> [What you are asked to do] Copy the lines below exactly, starting at the line that contains "analysis of normal" and stopping after the last line, and include no other lines.
======== Stored data ========
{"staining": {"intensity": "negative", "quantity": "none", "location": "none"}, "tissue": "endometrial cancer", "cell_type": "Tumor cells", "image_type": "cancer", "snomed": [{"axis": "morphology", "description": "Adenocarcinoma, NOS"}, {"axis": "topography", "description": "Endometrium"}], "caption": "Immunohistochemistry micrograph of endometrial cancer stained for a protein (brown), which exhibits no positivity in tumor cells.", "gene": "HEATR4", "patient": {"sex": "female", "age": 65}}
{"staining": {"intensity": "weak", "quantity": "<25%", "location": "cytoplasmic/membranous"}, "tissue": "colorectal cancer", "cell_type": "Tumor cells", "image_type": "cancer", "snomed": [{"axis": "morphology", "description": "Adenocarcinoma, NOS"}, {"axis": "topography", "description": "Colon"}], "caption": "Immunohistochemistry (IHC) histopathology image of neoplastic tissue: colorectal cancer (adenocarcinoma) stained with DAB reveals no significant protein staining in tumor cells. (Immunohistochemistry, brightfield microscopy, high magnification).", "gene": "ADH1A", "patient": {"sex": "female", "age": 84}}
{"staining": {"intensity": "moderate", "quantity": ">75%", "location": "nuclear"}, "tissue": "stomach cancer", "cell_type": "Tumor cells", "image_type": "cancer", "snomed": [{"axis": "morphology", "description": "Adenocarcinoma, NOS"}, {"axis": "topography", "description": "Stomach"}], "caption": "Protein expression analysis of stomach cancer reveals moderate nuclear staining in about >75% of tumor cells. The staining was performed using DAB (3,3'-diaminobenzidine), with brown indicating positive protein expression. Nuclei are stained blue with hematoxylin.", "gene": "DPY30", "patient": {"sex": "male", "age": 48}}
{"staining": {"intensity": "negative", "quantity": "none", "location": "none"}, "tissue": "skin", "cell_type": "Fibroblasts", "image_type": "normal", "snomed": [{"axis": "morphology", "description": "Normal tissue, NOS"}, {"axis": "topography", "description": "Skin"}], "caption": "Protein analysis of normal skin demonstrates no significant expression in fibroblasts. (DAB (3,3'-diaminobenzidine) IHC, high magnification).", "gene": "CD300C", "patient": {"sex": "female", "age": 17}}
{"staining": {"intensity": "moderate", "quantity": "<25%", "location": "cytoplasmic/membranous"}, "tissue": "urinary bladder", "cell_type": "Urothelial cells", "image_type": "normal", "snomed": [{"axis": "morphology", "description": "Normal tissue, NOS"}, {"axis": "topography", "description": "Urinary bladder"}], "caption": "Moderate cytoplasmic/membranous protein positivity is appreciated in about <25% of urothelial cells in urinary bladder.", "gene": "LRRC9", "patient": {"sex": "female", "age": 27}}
========
> [The completed task]
{"staining": {"intensity": "negative", "quantity": "none", "location": "none"}, "tissue": "skin", "cell_type": "Fibroblasts", "image_type": "normal", "snomed": [{"axis": "morphology", "description": "Normal tissue, NOS"}, {"axis": "topography", "description": "Skin"}], "caption": "Protein analysis of normal skin demonstrates no significant expression in fibroblasts. (DAB (3,3'-diaminobenzidine) IHC, high magnification).", "gene": "CD300C", "patient": {"sex": "female", "age": 17}}
{"staining": {"intensity": "moderate", "quantity": "<25%", "location": "cytoplasmic/membranous"}, "tissue": "urinary bladder", "cell_type": "Urothelial cells", "image_type": "normal", "snomed": [{"axis": "morphology", "description": "Normal tissue, NOS"}, {"axis": "topography", "description": "Urinary bladder"}], "caption": "Moderate cytoplasmic/membranous protein positivity is appreciated in about <25% of urothelial cells in urinary bladder.", "gene": "LRRC9", "patient": {"sex": "female", "age": 27}}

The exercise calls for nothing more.